The task >>
The expected response is a copy of every line in the entries below that includes the word "with".
- - - -
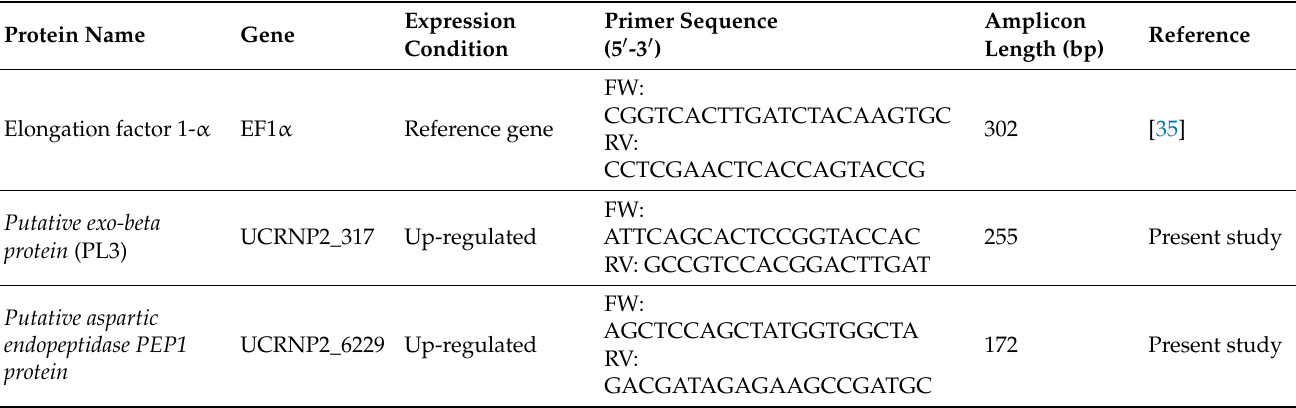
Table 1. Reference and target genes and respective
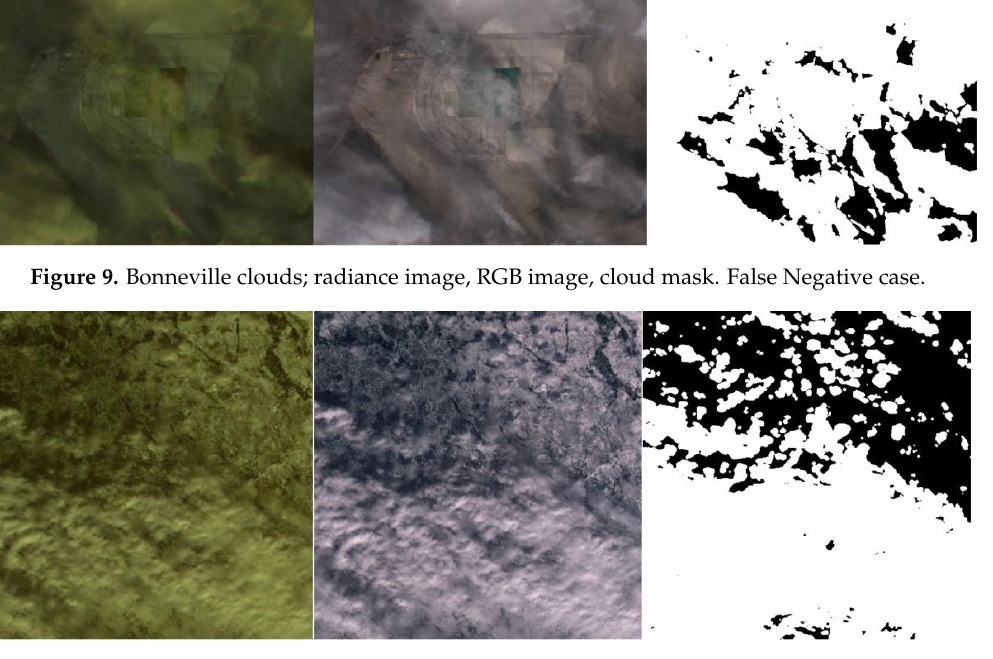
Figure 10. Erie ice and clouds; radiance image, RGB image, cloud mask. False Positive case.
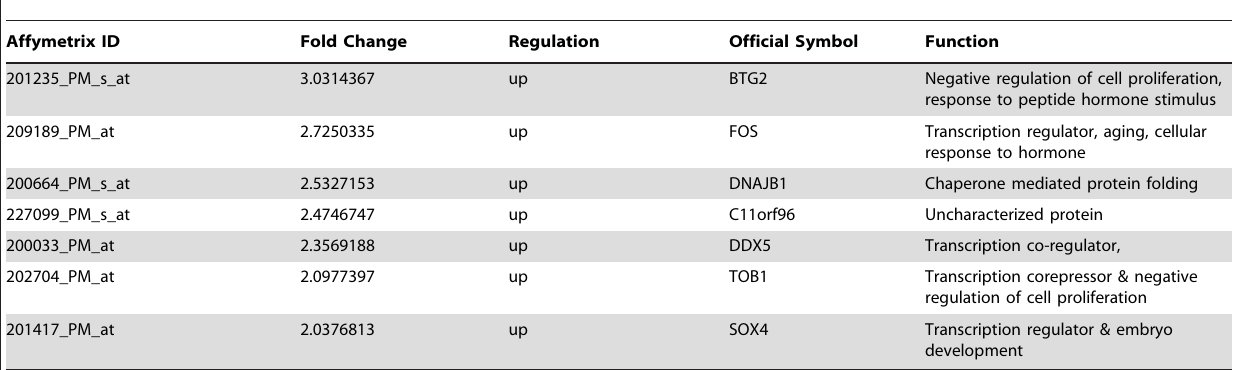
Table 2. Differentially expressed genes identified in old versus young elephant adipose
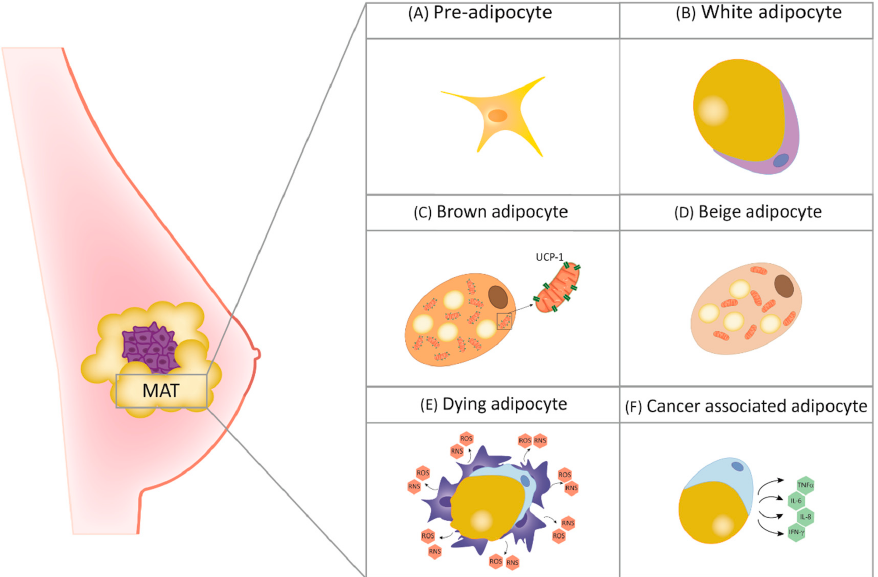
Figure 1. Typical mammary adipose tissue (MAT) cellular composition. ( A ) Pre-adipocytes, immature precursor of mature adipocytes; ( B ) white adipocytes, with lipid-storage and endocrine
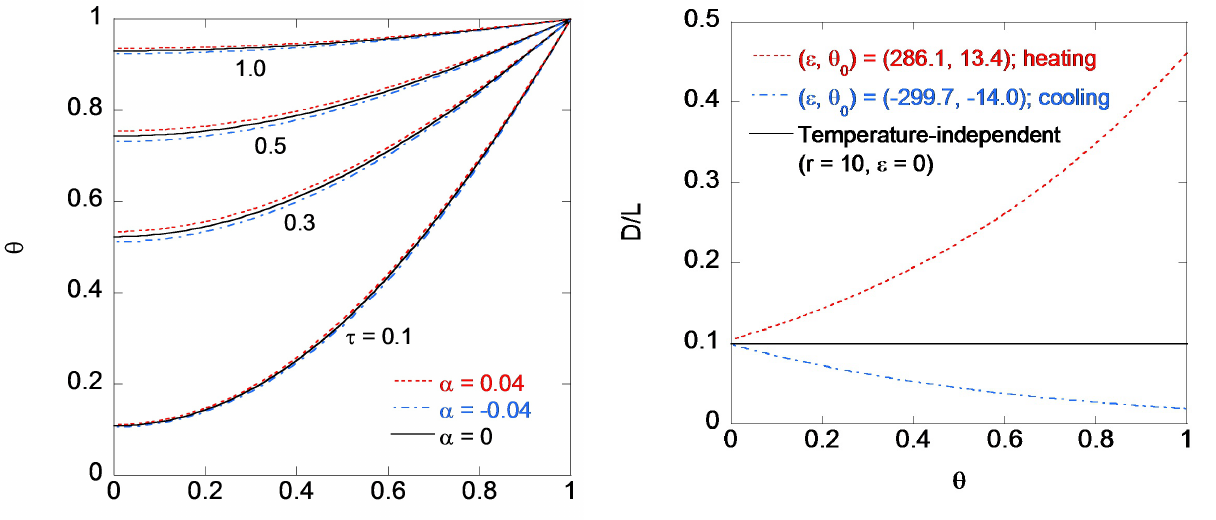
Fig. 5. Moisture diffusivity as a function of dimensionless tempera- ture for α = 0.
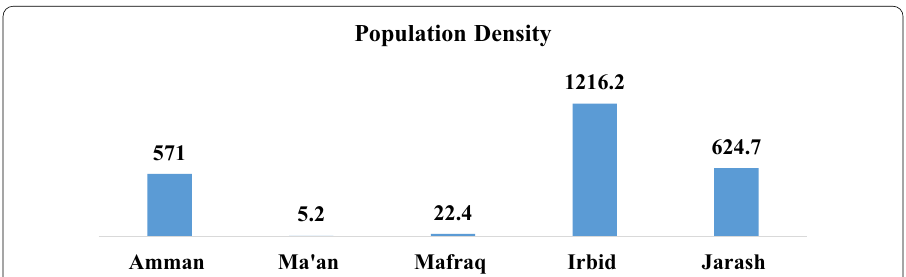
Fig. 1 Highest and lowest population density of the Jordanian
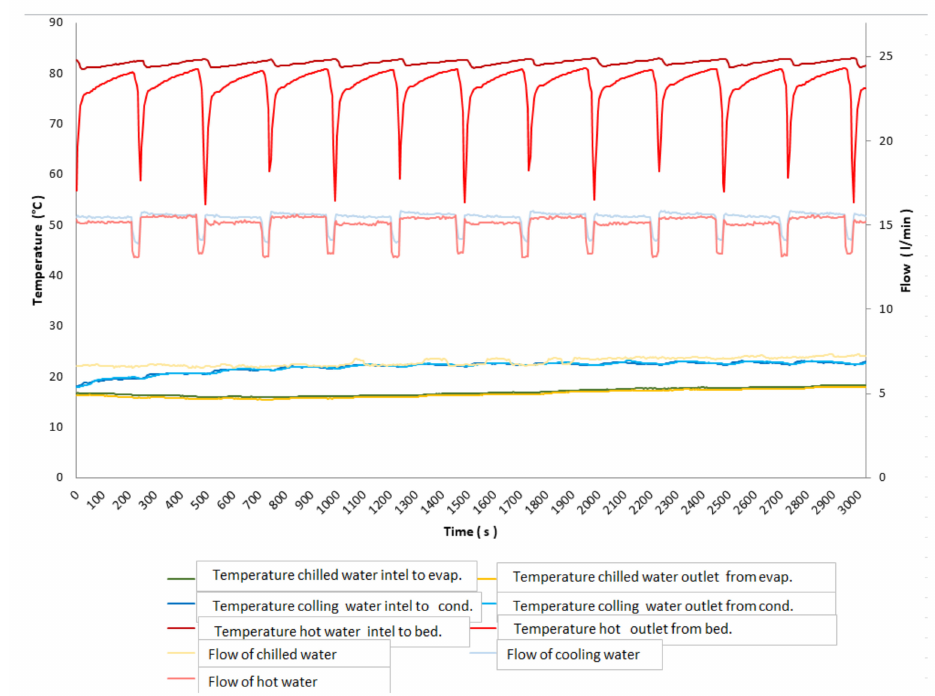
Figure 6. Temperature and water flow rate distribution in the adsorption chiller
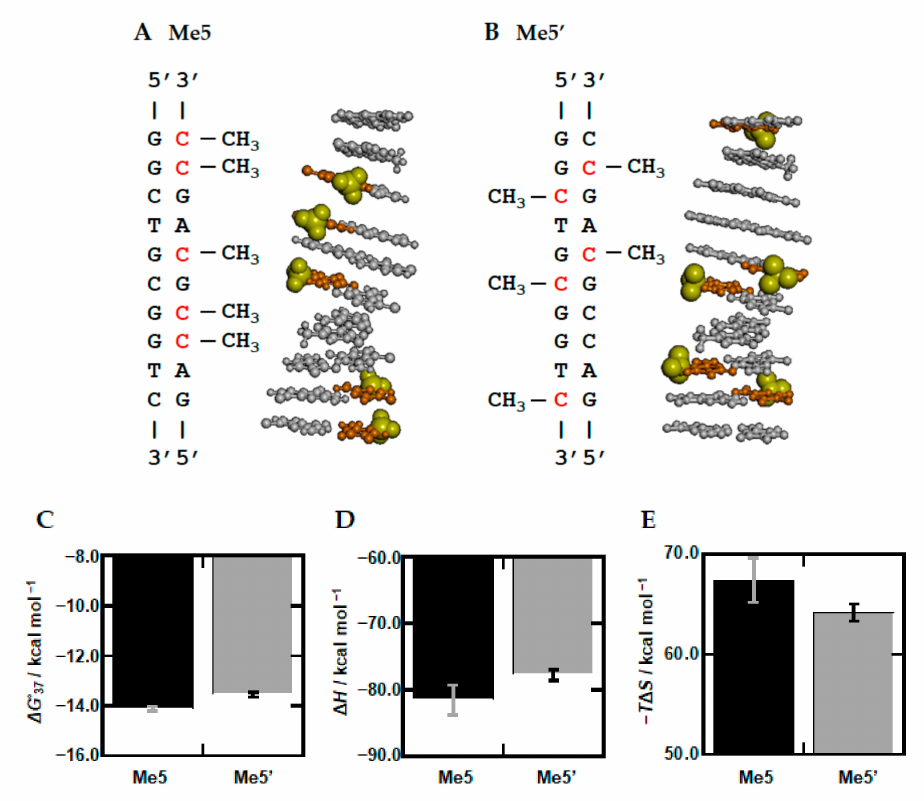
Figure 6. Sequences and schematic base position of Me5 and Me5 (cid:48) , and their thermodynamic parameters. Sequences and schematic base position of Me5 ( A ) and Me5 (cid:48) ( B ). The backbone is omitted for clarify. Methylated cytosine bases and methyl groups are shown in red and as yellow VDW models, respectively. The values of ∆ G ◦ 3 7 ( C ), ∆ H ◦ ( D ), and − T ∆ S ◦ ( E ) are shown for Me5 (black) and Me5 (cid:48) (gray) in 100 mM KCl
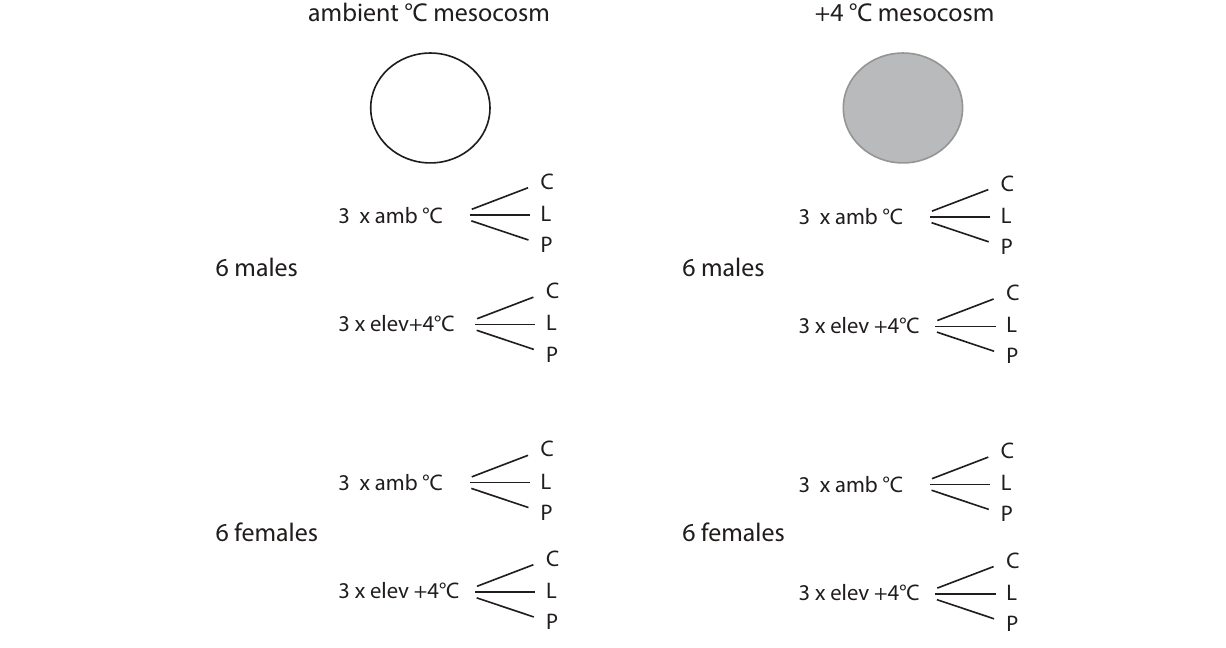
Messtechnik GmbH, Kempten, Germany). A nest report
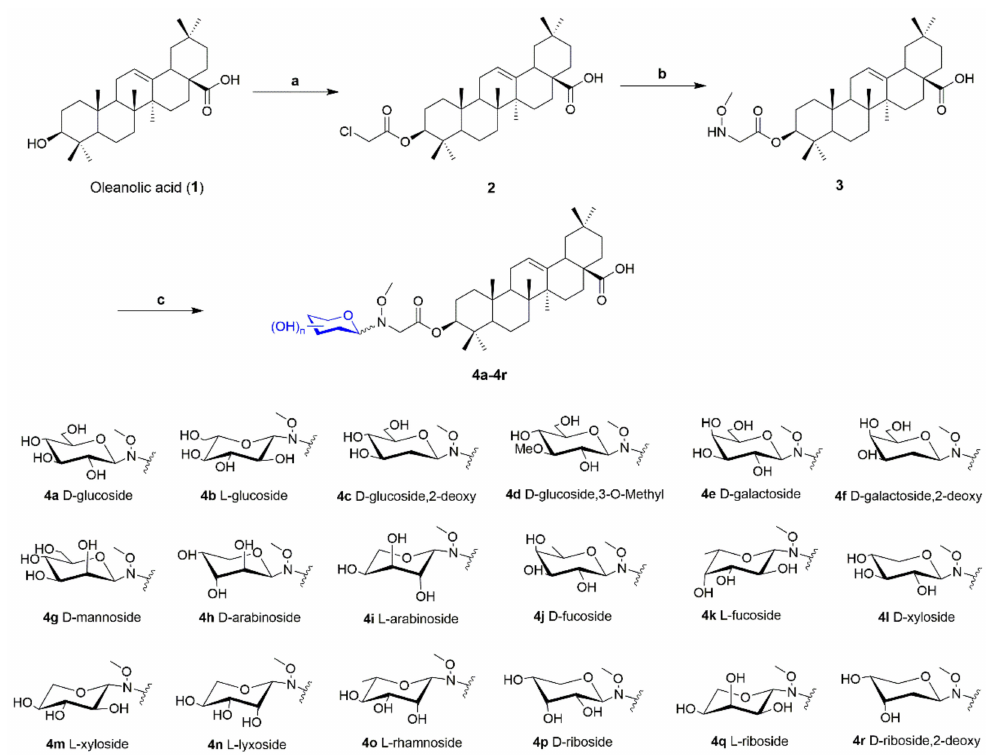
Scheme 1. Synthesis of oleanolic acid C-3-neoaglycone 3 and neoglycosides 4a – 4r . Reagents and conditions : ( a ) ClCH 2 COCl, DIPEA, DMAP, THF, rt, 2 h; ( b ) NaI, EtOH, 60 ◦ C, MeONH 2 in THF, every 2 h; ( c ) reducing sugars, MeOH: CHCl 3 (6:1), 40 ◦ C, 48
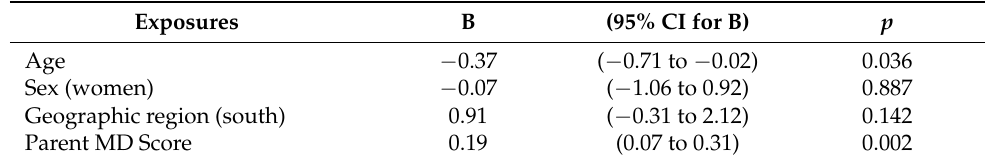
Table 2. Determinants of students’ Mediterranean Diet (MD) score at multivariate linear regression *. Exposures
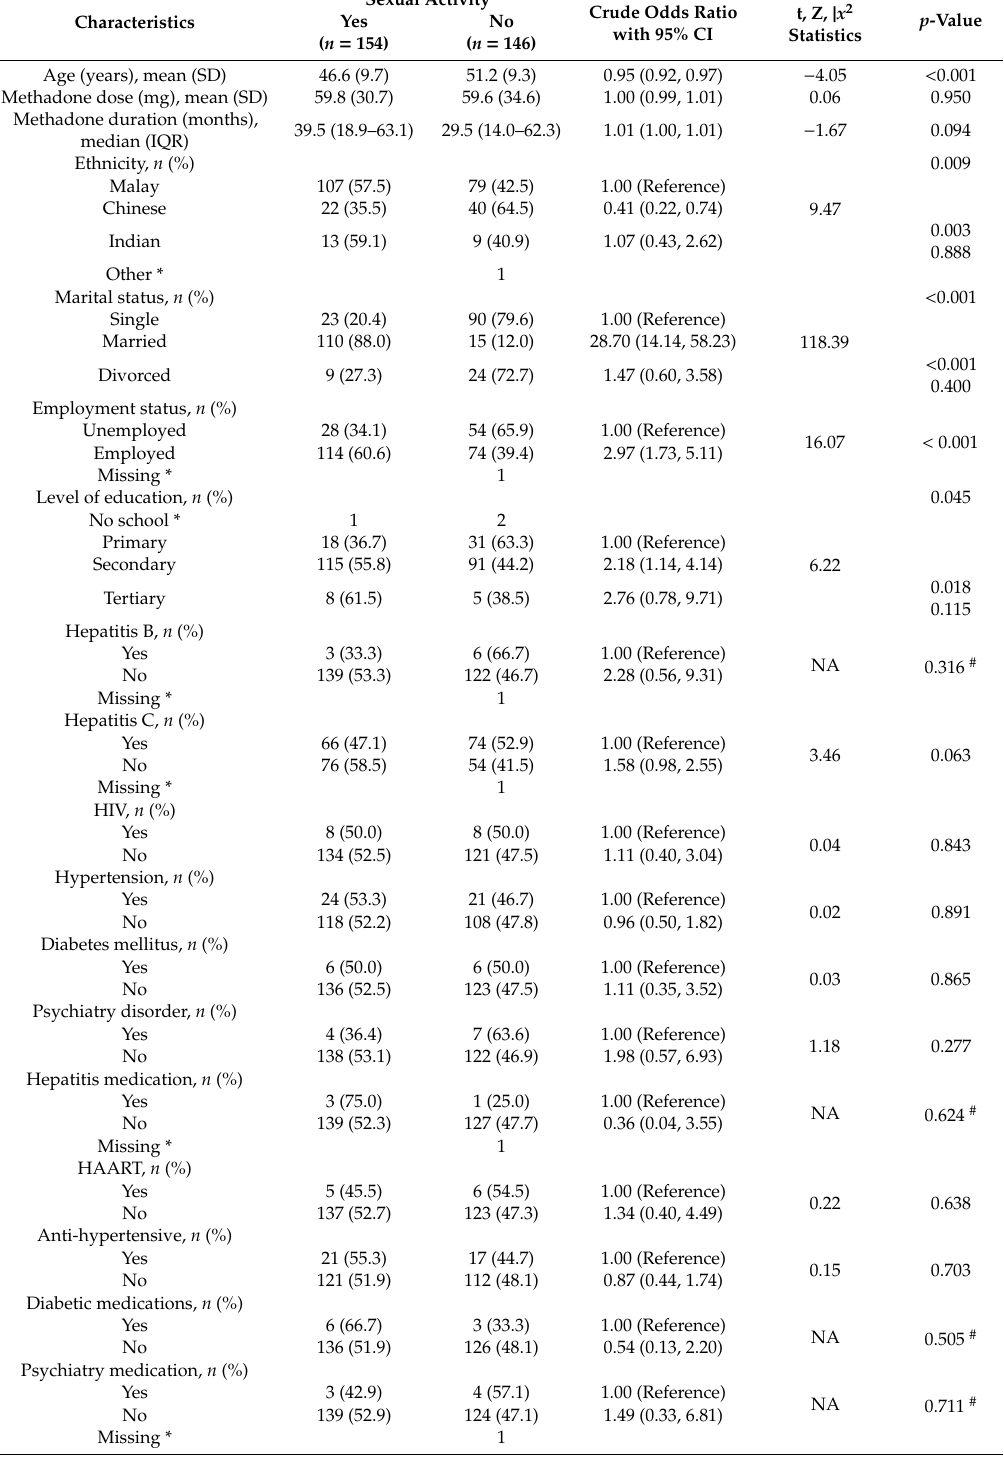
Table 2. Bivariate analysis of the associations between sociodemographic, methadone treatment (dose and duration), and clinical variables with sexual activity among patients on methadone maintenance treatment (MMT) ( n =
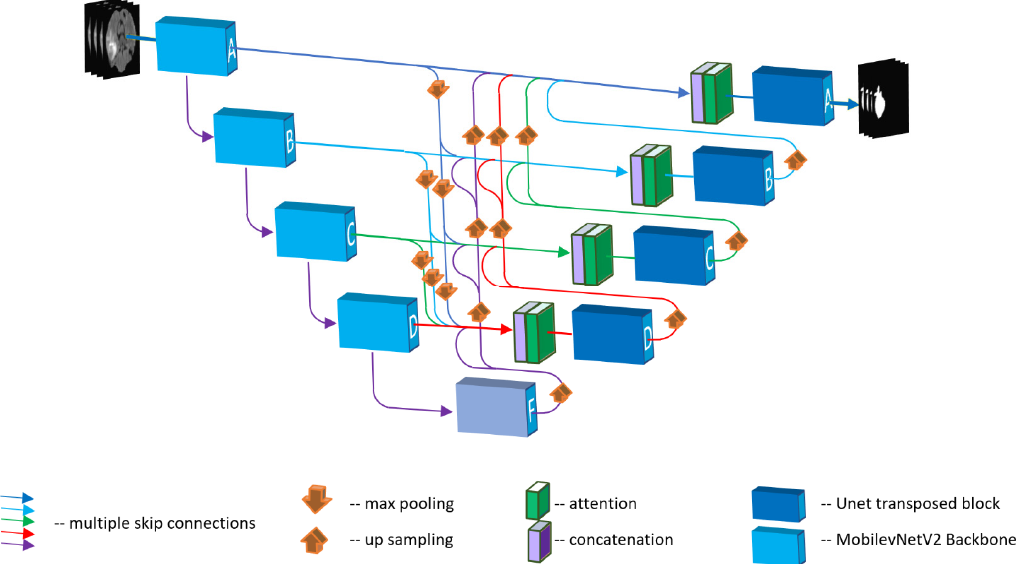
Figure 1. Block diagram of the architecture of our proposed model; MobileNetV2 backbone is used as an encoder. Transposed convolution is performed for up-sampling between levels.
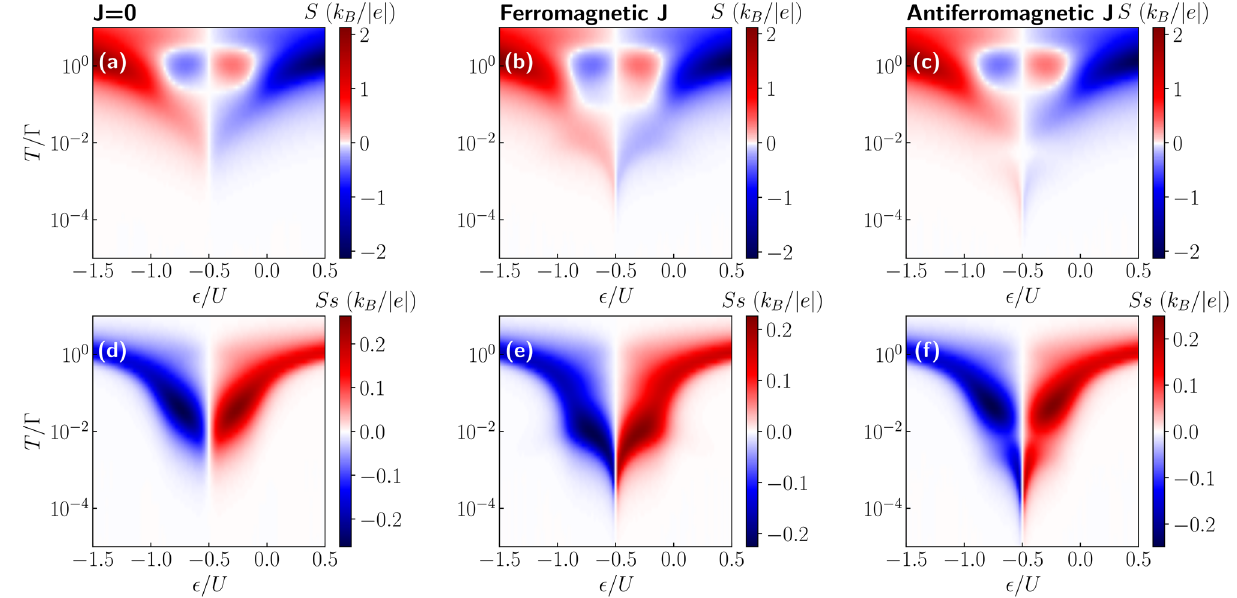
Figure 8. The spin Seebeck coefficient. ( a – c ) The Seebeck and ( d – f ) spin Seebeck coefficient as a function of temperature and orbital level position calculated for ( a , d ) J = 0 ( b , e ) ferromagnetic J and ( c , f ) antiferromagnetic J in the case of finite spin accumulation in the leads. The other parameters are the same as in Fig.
- - - -
Written answer >>
Figure 1. Typical mammary adipose tissue (MAT) cellular composition. ( A ) Pre-adipocytes, immature precursor of mature adipocytes; ( B ) white adipocytes, with lipid-storage and endocrine
Table 2. Bivariate analysis of the associations between sociodemographic, methadone treatment (dose and duration), and clinical variables with sexual activity among patients on methadone maintenance treatment (MMT) ( n =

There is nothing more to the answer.